The unique feeling of driving your own car by yourself for the first time can seem daunting but also liberating. The knowledge that you can go anywhere you wish as long as you keep the fuel gauge up is a freedom only eclipsed by moving into your own place. Many students moving into their own accommodation this year will have the option of taking their car with them too. But before you’re tempted to bring along your pride and joy there are a few issues you might want to think about.
Without trying to sound like your parents, the most obvious disadvantage would be the cost. For instance, annual parking licences can be upwards of £250 at some city universities. More rural university accommodation tends to have cheaper parking but it is still a price you will have to pay. It is not only accommodation parking either. Parking in the town or city centre brings a world of new challenges such as permit parking, parking hours and pay and display.
There is also the growing problem of congestion. Using public transport can help alleviate the issue in your area and is especially noticeable in some university towns such as Loughborough (where students account for a quarter of the population).
Alternatives like public transport, lift-sharing or even walking may convince you to leave your car behind. Bus companies also provide student discount on transport so it’s sensible to take advantage of this while you can.
Everybody knows university can become stressful, keeping on top of deadlines or even your social life can get somewhat hectic. Adding a car to this mix and all the worries that go with it like scrapes, vandalism or a dreaded breakdown is the last thing you’ll need. It’s probably worth pondering whether you’re able to deal with the difficulties car ownership can spring on you.
Despite these concerns, there are numerous plus points in taking your car to university. The unrivalled convenience is something you’ll likely end up taking for granted but if you’re in rural settings with the local town centre a bus ride away, a car will always be the more appealing option.
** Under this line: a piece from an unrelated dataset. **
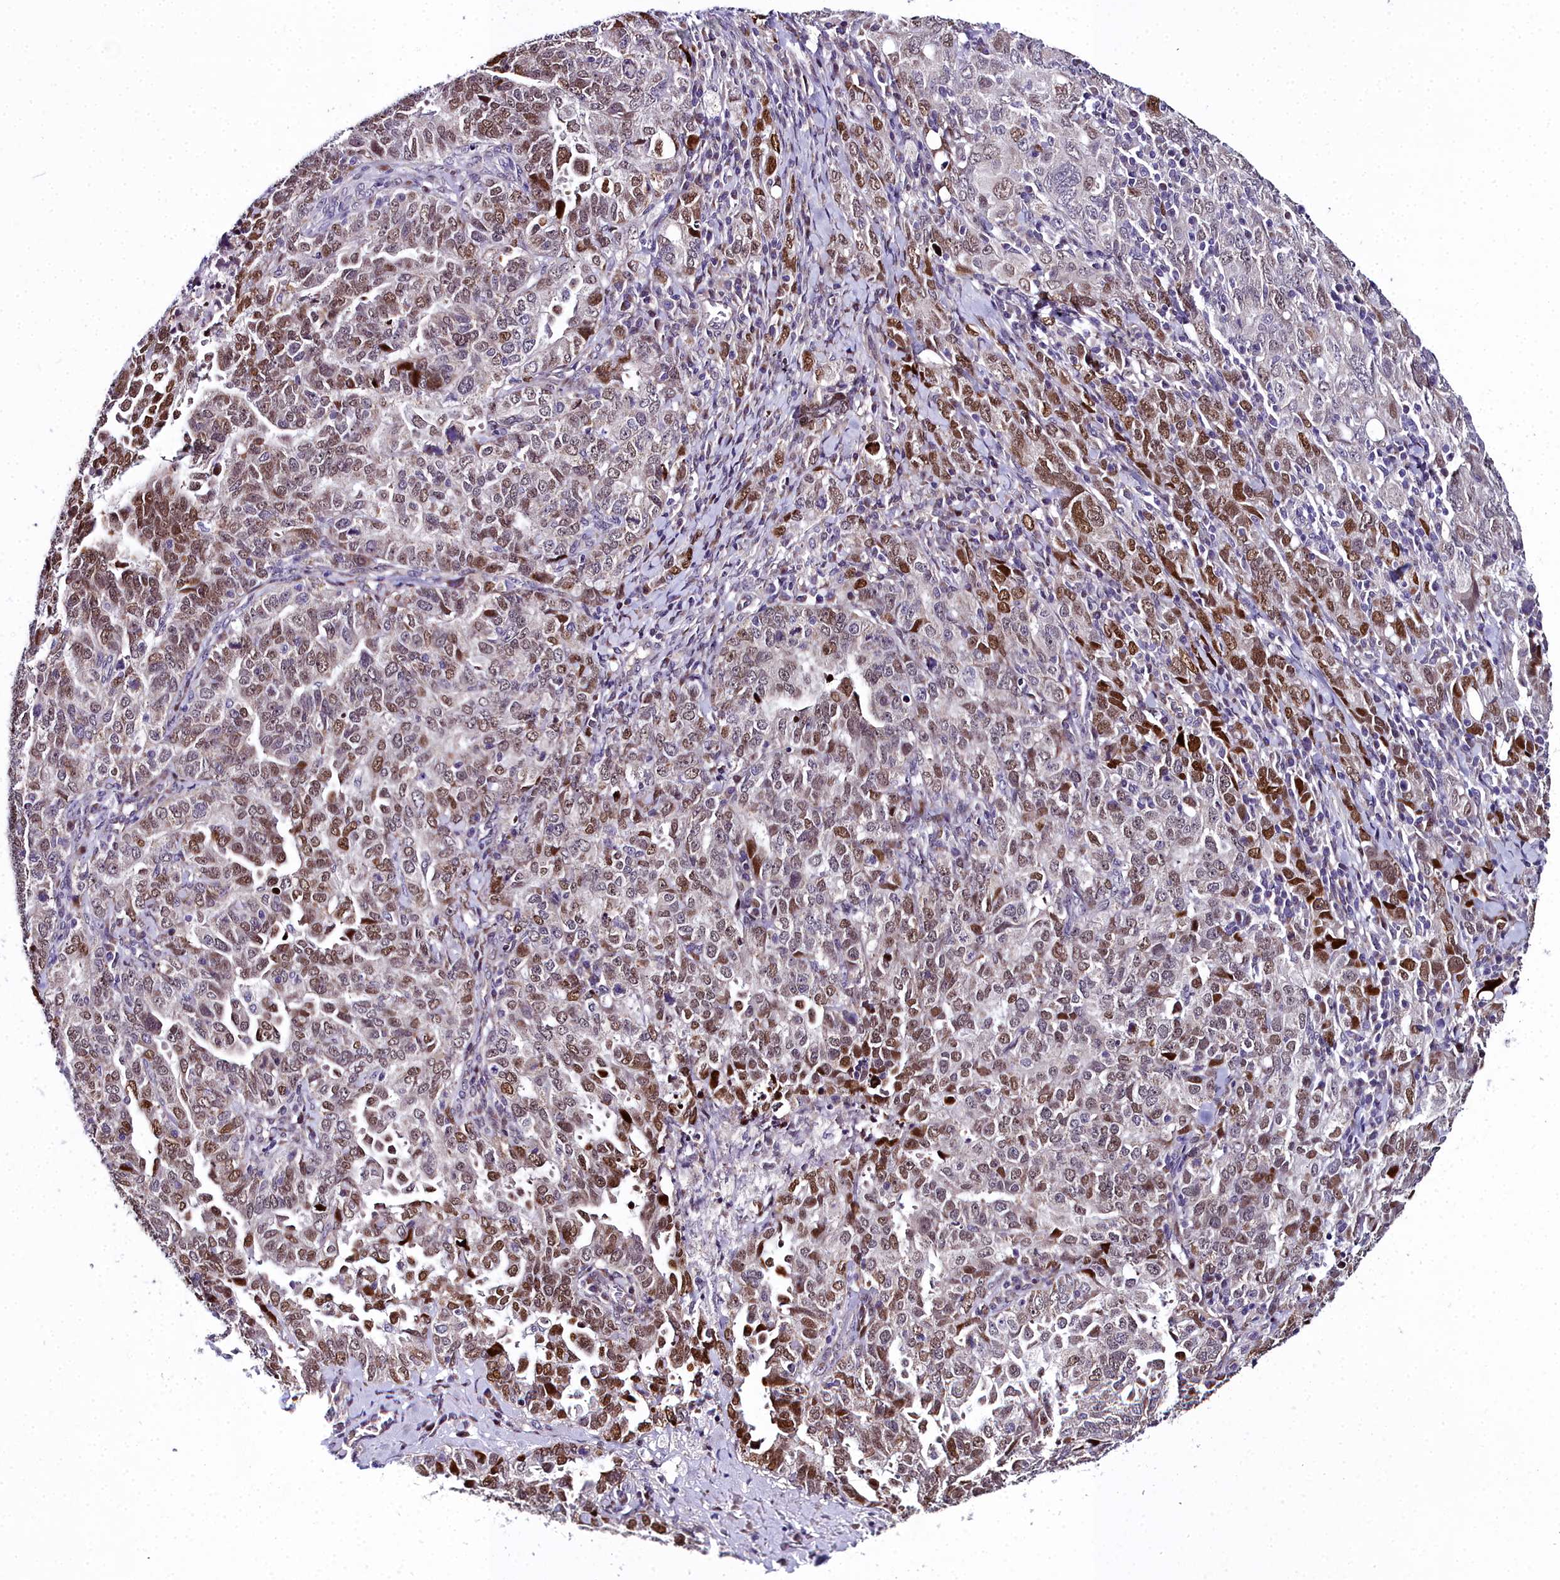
{"staining": {"intensity": "moderate", "quantity": ">75%", "location": "nuclear"}, "tissue": "ovarian cancer", "cell_type": "Tumor cells", "image_type": "cancer", "snomed": [{"axis": "morphology", "description": "Carcinoma, endometroid"}, {"axis": "topography", "description": "Ovary"}], "caption": "Tumor cells reveal medium levels of moderate nuclear positivity in about >75% of cells in human ovarian cancer. (DAB = brown stain, brightfield microscopy at high magnification).", "gene": "AP1M1", "patient": {"sex": "female", "age": 62}}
A car will also give you the freedom to explore beyond the university community. Not just the local area, but further afield- the next town over or perhaps county. You may have travelled the length of the country for your university, it’d be a good idea to take in as much of the culture and scenery as possible.
If your degree requires a work placement, you’ll probably find a more extensive range of jobs available to you if you can travel further quicker. Employers may even look more favourably on those with access to a car from a dependability standpoint.
Different universities and accommodation both require suitable approaches to travel. There is no right or wrong answer to this, it is solely up to you as an individual to weigh up the advantages against the disadvantages for your personal lifestyle. Hopefully these examples will be of use when you make your decision.